Stored items:
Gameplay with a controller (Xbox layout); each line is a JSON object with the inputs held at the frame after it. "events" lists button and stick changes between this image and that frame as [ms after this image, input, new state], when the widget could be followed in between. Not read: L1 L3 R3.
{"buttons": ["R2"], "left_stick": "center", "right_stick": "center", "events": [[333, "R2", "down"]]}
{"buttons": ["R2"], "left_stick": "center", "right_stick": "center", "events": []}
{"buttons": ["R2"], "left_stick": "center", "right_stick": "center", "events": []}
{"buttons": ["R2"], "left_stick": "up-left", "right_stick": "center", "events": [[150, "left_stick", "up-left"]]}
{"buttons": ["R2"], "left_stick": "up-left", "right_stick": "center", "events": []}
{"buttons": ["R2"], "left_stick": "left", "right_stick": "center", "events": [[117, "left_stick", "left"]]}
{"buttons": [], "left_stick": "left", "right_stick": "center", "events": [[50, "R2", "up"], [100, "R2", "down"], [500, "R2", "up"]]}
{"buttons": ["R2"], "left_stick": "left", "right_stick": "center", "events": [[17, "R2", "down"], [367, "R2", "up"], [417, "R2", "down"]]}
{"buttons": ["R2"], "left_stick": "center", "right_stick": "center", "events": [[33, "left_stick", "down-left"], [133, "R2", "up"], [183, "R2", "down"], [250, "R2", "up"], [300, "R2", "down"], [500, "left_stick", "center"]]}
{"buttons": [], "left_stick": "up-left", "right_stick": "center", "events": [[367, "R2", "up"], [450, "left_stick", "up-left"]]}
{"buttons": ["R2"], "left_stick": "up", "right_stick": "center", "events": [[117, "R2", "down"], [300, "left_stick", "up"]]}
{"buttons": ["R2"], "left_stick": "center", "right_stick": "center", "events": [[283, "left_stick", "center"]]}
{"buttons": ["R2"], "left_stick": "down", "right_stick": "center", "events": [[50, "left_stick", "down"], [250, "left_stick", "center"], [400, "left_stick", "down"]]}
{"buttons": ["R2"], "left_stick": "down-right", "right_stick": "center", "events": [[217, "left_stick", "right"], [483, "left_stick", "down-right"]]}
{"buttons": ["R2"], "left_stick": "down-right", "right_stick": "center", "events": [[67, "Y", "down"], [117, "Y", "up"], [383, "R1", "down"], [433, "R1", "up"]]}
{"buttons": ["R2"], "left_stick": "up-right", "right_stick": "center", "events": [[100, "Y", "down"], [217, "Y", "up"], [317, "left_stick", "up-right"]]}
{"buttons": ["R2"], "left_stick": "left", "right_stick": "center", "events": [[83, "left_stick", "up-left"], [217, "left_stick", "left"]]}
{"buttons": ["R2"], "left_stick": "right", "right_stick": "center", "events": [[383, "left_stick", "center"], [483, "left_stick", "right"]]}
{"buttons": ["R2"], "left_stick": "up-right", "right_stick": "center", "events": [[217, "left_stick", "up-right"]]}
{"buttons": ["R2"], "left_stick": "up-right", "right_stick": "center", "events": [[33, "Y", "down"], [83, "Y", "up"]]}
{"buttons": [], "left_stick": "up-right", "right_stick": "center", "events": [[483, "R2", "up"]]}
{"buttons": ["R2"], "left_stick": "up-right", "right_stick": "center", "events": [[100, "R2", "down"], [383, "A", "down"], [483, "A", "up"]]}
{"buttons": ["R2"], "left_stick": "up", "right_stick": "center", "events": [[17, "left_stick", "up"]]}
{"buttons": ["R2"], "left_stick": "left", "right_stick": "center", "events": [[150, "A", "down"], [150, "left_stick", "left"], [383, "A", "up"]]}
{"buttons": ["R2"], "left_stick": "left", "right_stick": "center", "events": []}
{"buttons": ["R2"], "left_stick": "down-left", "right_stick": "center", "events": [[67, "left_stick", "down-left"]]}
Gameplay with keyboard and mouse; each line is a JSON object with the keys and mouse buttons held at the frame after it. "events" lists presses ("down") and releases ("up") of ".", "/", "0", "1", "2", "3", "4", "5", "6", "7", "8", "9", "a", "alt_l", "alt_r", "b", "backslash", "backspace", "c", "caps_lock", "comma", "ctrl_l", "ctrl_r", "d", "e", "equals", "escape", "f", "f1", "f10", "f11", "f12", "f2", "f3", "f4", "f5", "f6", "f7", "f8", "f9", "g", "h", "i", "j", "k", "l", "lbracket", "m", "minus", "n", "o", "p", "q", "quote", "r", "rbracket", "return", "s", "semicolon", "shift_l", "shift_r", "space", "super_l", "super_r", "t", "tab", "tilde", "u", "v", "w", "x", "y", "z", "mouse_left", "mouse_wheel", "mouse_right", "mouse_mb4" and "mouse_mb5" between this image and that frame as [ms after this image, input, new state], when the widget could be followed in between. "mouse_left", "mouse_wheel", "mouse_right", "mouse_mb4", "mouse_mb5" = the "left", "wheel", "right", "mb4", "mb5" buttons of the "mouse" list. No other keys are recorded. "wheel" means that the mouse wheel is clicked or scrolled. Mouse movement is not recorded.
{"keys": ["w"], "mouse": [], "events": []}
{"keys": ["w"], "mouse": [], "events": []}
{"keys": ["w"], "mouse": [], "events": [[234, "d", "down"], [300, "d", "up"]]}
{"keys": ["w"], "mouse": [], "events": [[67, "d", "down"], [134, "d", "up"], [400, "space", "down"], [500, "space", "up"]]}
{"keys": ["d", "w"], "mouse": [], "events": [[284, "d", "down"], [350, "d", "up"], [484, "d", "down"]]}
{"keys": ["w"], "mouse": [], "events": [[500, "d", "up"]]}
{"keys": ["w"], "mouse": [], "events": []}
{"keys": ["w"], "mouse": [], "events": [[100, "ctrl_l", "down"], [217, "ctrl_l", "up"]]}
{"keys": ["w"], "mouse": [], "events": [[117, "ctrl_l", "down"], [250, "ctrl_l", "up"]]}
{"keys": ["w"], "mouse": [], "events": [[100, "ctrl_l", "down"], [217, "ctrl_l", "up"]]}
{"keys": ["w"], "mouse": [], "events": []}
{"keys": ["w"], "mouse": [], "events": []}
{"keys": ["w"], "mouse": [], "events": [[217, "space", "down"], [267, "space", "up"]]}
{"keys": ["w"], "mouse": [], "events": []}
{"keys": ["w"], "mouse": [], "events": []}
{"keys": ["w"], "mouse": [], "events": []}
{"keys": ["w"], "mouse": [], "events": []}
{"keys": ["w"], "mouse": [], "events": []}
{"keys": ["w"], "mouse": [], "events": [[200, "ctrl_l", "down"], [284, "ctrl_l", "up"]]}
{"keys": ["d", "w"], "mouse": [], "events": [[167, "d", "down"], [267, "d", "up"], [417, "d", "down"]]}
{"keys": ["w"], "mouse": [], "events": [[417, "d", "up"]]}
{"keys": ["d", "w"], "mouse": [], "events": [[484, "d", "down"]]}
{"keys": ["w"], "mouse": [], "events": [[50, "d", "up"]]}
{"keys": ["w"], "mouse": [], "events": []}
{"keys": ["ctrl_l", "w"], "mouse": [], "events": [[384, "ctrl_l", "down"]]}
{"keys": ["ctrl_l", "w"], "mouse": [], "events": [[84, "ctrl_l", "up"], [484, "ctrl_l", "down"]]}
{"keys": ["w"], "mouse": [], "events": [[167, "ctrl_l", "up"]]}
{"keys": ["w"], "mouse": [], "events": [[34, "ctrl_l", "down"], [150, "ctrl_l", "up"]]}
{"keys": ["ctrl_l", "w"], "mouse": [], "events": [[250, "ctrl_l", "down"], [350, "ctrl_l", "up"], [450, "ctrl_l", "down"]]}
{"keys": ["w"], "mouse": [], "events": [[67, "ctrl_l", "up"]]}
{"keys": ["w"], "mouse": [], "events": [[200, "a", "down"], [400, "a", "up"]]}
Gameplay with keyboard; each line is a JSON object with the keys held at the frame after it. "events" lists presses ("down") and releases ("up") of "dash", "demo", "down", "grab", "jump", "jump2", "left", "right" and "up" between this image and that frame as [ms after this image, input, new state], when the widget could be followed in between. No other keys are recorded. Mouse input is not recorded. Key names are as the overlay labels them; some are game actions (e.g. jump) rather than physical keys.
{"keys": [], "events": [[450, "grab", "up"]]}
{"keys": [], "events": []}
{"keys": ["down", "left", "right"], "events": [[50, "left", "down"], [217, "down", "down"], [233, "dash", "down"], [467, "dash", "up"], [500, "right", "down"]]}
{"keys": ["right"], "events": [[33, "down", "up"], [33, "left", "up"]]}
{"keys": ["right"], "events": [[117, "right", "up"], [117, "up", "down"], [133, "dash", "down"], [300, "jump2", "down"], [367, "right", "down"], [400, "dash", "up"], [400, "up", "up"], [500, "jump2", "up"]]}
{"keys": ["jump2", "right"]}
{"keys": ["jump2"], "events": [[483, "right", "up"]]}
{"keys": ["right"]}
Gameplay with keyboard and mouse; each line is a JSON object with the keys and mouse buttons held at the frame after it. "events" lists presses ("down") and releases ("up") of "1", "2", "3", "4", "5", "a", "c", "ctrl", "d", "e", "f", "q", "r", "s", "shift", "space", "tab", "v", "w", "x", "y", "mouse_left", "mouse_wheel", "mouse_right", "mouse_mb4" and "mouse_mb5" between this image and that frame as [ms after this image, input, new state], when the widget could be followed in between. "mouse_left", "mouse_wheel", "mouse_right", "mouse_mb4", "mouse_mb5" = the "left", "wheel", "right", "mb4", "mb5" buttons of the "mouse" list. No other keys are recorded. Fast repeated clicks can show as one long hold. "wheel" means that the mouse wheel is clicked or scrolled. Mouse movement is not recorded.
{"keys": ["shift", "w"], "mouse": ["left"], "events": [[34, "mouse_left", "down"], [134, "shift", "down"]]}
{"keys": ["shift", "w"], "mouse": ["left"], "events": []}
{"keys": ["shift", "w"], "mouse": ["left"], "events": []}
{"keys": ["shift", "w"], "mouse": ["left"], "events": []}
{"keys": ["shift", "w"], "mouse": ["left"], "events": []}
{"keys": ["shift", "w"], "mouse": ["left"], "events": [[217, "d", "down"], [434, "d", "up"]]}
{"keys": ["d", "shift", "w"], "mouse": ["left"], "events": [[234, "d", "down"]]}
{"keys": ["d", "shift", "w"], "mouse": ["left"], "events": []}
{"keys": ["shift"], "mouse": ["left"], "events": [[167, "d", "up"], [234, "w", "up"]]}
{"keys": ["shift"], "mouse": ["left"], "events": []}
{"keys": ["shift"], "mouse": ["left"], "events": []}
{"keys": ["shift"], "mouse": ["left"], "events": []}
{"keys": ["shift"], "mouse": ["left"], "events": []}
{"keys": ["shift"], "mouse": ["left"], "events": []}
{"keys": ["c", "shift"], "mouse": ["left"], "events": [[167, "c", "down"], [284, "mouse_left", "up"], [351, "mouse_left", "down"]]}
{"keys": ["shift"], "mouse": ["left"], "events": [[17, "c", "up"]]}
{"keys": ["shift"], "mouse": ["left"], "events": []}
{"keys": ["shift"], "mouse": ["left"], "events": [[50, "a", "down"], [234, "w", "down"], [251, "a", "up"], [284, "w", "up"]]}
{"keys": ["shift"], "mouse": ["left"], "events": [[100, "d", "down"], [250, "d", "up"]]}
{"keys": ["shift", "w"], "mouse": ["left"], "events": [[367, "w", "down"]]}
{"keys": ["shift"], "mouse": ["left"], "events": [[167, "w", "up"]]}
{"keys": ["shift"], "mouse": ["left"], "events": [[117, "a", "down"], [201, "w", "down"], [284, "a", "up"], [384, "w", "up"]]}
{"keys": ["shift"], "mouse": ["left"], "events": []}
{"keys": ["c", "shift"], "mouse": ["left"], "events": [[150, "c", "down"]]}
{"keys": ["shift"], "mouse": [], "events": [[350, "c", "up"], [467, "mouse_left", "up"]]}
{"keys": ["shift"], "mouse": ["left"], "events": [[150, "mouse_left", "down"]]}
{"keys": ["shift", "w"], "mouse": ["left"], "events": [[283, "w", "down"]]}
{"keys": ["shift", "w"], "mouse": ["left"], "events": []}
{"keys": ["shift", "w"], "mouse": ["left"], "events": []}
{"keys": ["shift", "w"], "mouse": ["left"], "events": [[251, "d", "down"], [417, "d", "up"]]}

Activity:
Across all the records, find the lines containing the word "grab" and reproduce each one.

Result of the task:
Gameplay with keyboard; each line is a JSON object with the keys held at the frame after it. "events" lists presses ("down") and releases ("up") of "dash", "demo", "down", "grab", "jump", "jump2", "left", "right" and "up" between this image and that frame as [ms after this image, input, new state], when the widget could be followed in between. No other keys are recorded. Mouse input is not recorded. Key names are as the overlay labels them; some are game actions (e.g. jump) rather than physical keys.
{"keys": [], "events": [[450, "grab", "up"]]}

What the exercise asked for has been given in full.